─── Data for this task

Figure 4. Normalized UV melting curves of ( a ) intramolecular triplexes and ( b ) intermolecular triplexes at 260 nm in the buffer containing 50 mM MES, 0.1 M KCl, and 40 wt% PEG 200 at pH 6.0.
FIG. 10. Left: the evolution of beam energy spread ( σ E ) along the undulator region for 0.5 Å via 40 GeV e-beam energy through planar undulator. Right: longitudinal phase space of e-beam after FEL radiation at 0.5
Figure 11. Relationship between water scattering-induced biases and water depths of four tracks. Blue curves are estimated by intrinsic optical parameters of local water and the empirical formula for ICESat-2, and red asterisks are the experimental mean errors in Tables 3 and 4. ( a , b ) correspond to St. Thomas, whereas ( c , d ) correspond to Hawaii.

──────
─── Data for this task

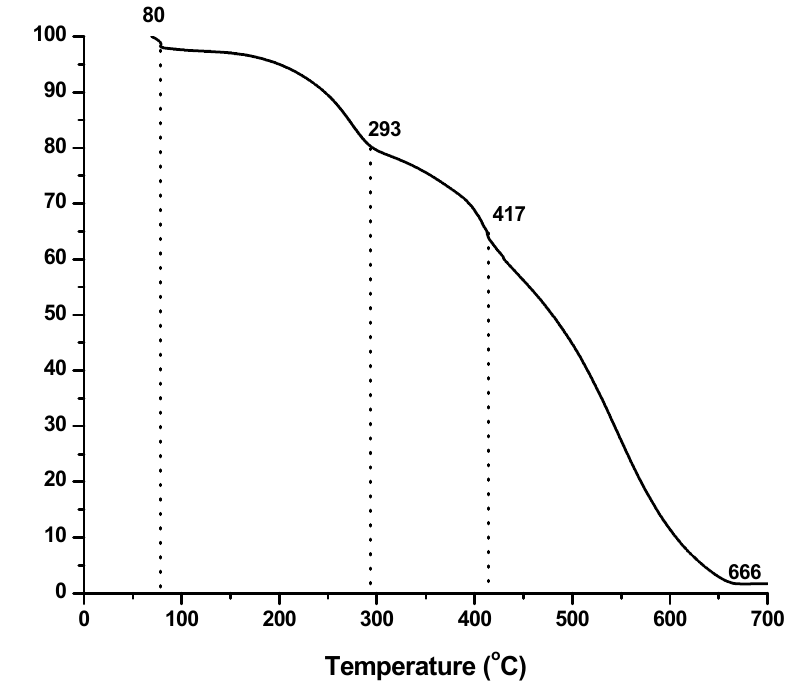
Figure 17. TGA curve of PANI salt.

──────
─── Data for this task

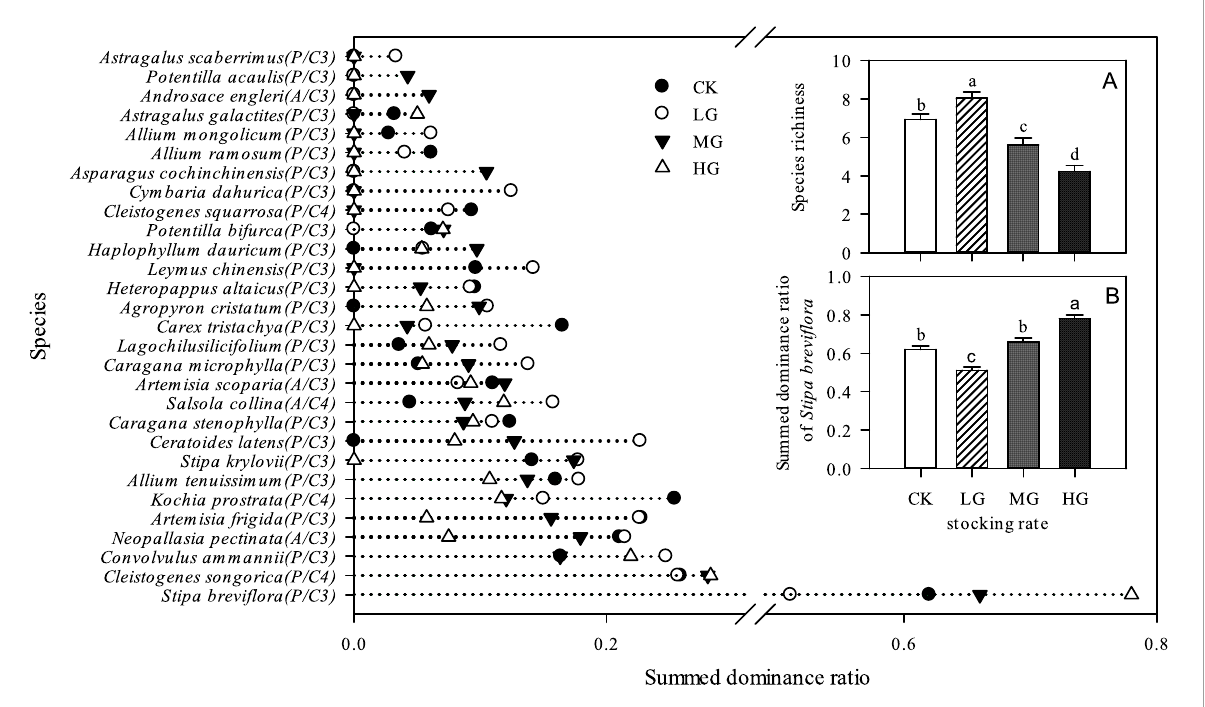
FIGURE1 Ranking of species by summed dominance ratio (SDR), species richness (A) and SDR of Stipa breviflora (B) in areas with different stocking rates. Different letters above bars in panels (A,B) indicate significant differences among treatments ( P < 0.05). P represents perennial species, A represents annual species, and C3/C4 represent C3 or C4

──────

From the listing above, the lines starting with the one that has "Figure 4. Normalized" and running through the one that has "Figure 11. Relationship" should be copied exactly, ends included.

Figure 4. Normalized UV melting curves of ( a ) intramolecular triplexes and ( b ) intermolecular triplexes at 260 nm in the buffer containing 50 mM MES, 0.1 M KCl, and 40 wt% PEG 200 at pH 6.0.
FIG. 10. Left: the evolution of beam energy spread ( σ E ) along the undulator region for 0.5 Å via 40 GeV e-beam energy through planar undulator. Right: longitudinal phase space of e-beam after FEL radiation at 0.5
Figure 11. Relationship between water scattering-induced biases and water depths of four tracks. Blue curves are estimated by intrinsic optical parameters of local water and the empirical formula for ICESat-2, and red asterisks are the experimental mean errors in Tables 3 and 4. ( a , b ) correspond to St. Thomas, whereas ( c , d ) correspond to Hawaii.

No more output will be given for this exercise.